Owing to the large size and consequent opacity of the ovules, as well as to the difficulty of getting the early stages, the development and finer structure of the ovule will not be discussed here. The full-grown ovule may be readily sectioned, and a general idea of its structure obtained. A little potash may be used to advantage in this study, carefully washing it away when the section is sufficiently cleared. We find now that the ovule is attached to a stalk (funiculus) (Fig.81, G, f), the body of the ovule being bent up so as to lie against the stalk. Such an inverted ovule is called technically, “anatropous.” The ovule is much enlarged where the stalk bends. The upper part of the ovule is on the whole like that of the pine, but there are two integuments (i, ii) instead of the single one found in the pine.

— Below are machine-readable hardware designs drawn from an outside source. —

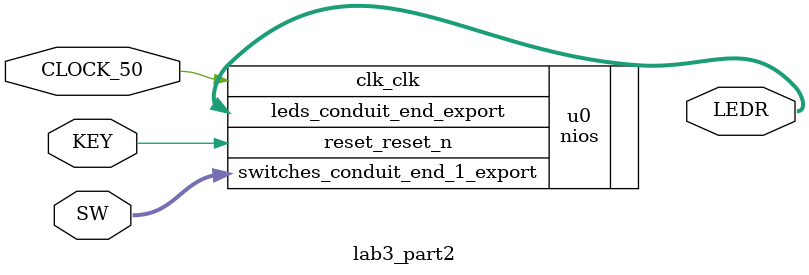
<source format=v>
module lab3_part2 (
    input         CLOCK_50,
    input  [0:0]  KEY,
    input  [15:0] SW,
    output [15:0] LEDR
);

    nios u0 (
        .clk_clk                       (CLOCK_50),                       //                    clk.clk
        .reset_reset_n                 (KEY),                 //                  reset.reset_n
        .switches_conduit_end_1_export (SW), // switches_conduit_end_1.export
        .leds_conduit_end_export       (LEDR)        //       leds_conduit_end.export
    );

endmodule

</source>
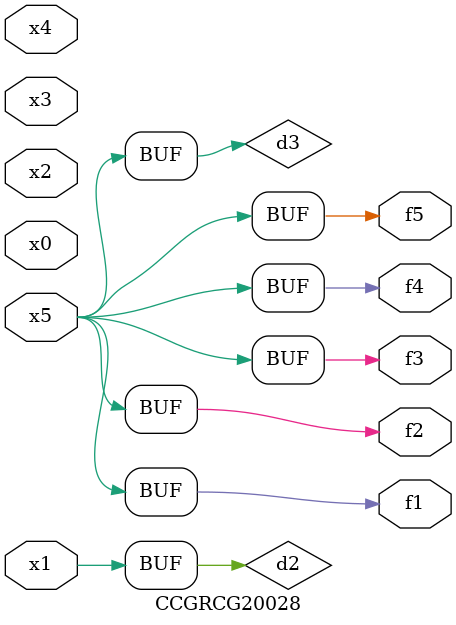
<source format=v>
module CCGRCG20028(
	input x0, x1, x2, x3, x4, x5,
	output f1, f2, f3, f4, f5
);

	wire d1, d2, d3;

	not (d1, x5);
	or (d2, x1);
	xnor (d3, d1);
	assign f1 = d3;
	assign f2 = d3;
	assign f3 = d3;
	assign f4 = d3;
	assign f5 = d3;
endmodule

</source>
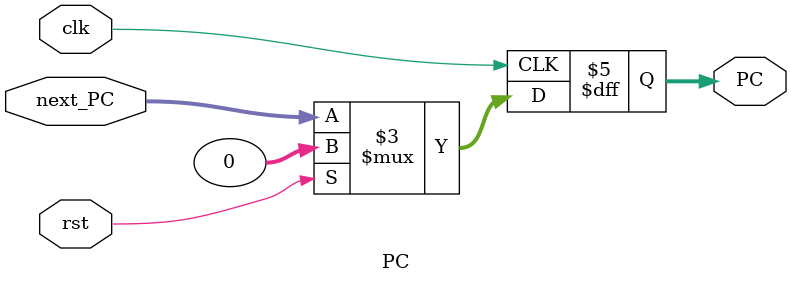
<source format=sv>
module PC (
    input logic [31:0] next_PC,
    input logic clk,
    input logic rst,
    output logic [31:0] PC
);

always_ff @(posedge clk) begin
    if (rst)
        PC <= 32'b0;
    else
        PC <= next_PC;
end

endmodule 


</source>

As the seed develops, the embryo sac (G, sp.) enlarges so as to occupy pretty much the whole space of the seed. At first it is nearly filled with a fluid, but a layer of cells is formed, lining the walls, and this thickens until the whole space, except what is occupied by the small embryo, is filled with them. These are called the “endosperm cells,” but differ from the endosperm cells of the gymnosperms, in the fact that they are not developed until after fertilization, and can hardly, therefore, be regarded as representing the prothallium of the gymnosperms and pteridophytes. These cells finally form a firm tissue, whose cells are filled with starch that forms a reserve supply of food for the embryo plant when the seed germinates. The embryo (Fig.81, K, em., Fig.82, J), even when the seed is ripe, remains very small, and shows scarcely any differentiation. It is a small, pear-shaped mass of cells, the smaller end directed toward the upper end of the embryo sac.

The integuments grow with the embryo sac, and become brown and hard, forming the shell of the seed. The stalk of the ovule also enlarges, and finally forms the peculiar, spongy appendage of the seeds already noticed (Fig.81, J, K).